Persian Computing with Unicode

Behdad Esfahbod - FarsiWeb Project

Intended Audience: Managers, Software Engineers, Content Developers, font Designers, Technical Writers, Testers
Session Level: Beginner, Intermediate

The Persian language has predominantly been considered a variant of the Arabic language in efforts to internationalize software. This misconception is largely due to the fact that the two languages share a common script. While the script is an important similarity, one must consider that the semantics and habits behind the two languages are completely different. To successfully incorporate Persian support, a certain degree of knowledge relating to the semantics of the language is necessary. Using real life examples, this tutorial session focuses on providing the typical non-Persian developers and software engineers an in-depth understanding of the characteristics of Persian computing.
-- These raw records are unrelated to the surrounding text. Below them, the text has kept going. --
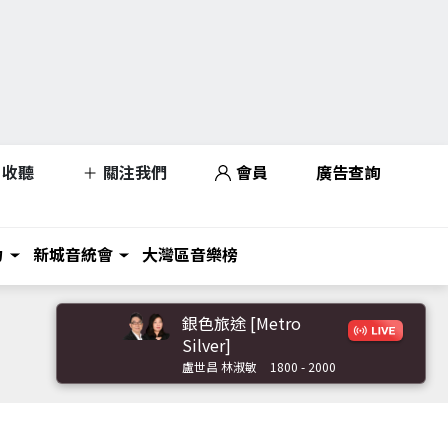
收聽
關注我們
會員
廣告查詢
力
新城音統會
大灣區音樂榜
銀色旅途 [Metro
Silver]
盧世昌 林淑敏
1800 - 2000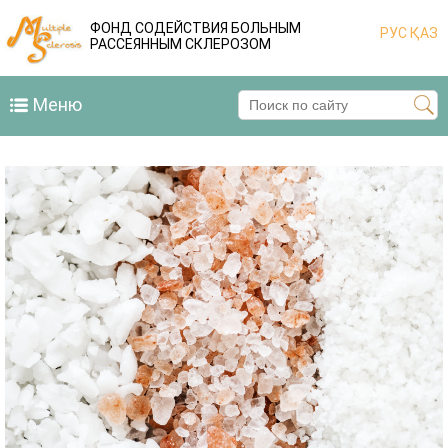
ФОНД СОДЕЙСТВИЯ БОЛЬНЫМ
РУС
ҚАЗ
РАССЕЯННЫМ СКЛЕРОЗОМ
Меню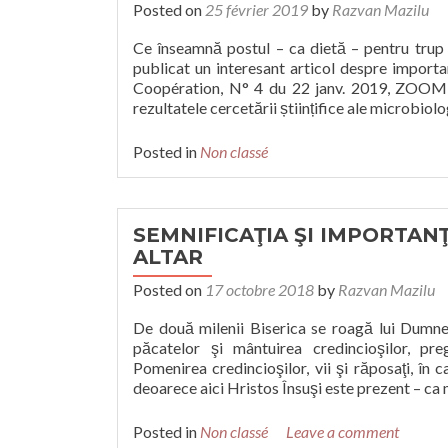
Posted on
25 février 2019
by
Razvan Mazilu
Ce înseamnă postul – ca dietă – pentru tru
publicat un interesant articol despre import
Coopération, N° 4 du 22 janv. 2019, ZOOM –
rezultatele cercetării științifice ale microbiol
Posted in
Non classé
SEMNIFICAŢIA ŞI IMPORTA
ALTAR
Posted on
17 octobre 2018
by
Razvan Mazilu
De două milenii Biserica se roagă lui Dumneze
păcatelor şi mântuirea credincioşilor, pr
Pomenirea credincioşilor, vii şi răposaţi, în c
deoarece aici Hristos Însuşi este prezent – ca
Posted in
Non classé
Leave a comment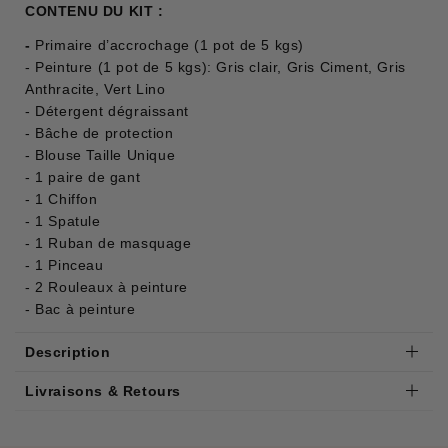
CONTENU DU KIT :
-
Primaire d’accrochage (1 pot de 5 kgs)
- Peinture (1 pot de 5 kgs): Gris clair, Gris Ciment, Gris
Anthracite, Vert Lino
- Détergent dégraissant
- Bâche de protection
- Blouse Taille Unique
- 1 paire de gant
- 1 Chiffon
- 1 Spatule
- 1 Ruban de masquage
- 1 Pinceau
- 2 Rouleaux à peinture
- Bac à peinture
Description
Livraisons & Retours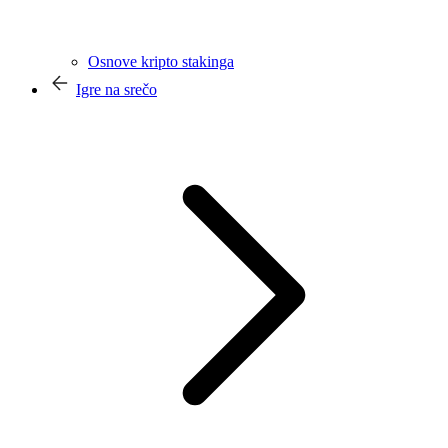
Osnove kripto stakinga
Igre na srečo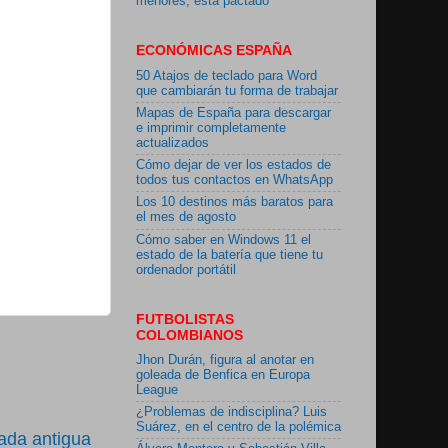
menores, está pactado"
ECONÓMICAS ESPAÑA
50 Atajos de teclado para Word
que cambiarán tu forma de trabajar
Mapas de España para descargar
e imprimir completamente
actualizados
Cómo dejar de ver los estados de
todos tus contactos en WhatsApp
Los 10 destinos más baratos para
el mes de agosto
Cómo saber en Windows 11 el
estado de la batería que tiene tu
ordenador portátil
FUTBOLISTAS
COLOMBIANOS
Jhon Durán, figura al anotar en
goleada de Benfica en Europa
League
¿Problemas de indisciplina? Luis
Suárez, en el centro de la polémica
ada antigua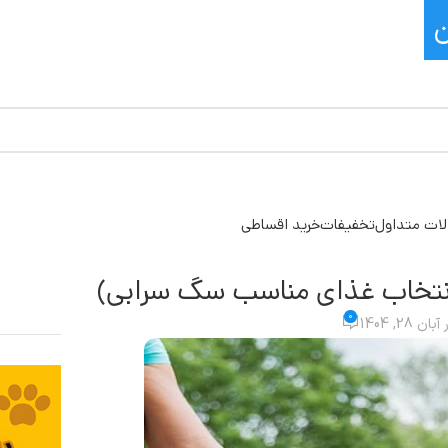
ات متداول
تخفیفات
خرید اقساطی
انتخاب غذای مناسب سگ سرابی)
0
بان 28, 1404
After briefly explaining the way Persian is handled in the Unicode standard, the audience will be presented with new concepts that are critical for proper Persian support in internationalized software. These concepts do not fall into the domain of the Unicode standard.

Topics discussed include, but not limited to, which Unicode characters to use in Persian text and for what, the basic pipeline of rendering Persian text, which ligatures to use and which not, and how Persian fonts should look. In addition, we will take an in-depth look at special handling needed in Persian text processing, examples which include spell-checking, loose-searching, and different sorting schemes used simultaneously in Iran.

The inherent complexity of the language has delayed Persian computing in software internationalization efforts. However, we have seen many issues addressed and improved in the recent years in regards to Persian computing. In keeping up with these improvements, this session is intended to give managers, software engineers, and developers enough information and references to add proper Persian support to their products.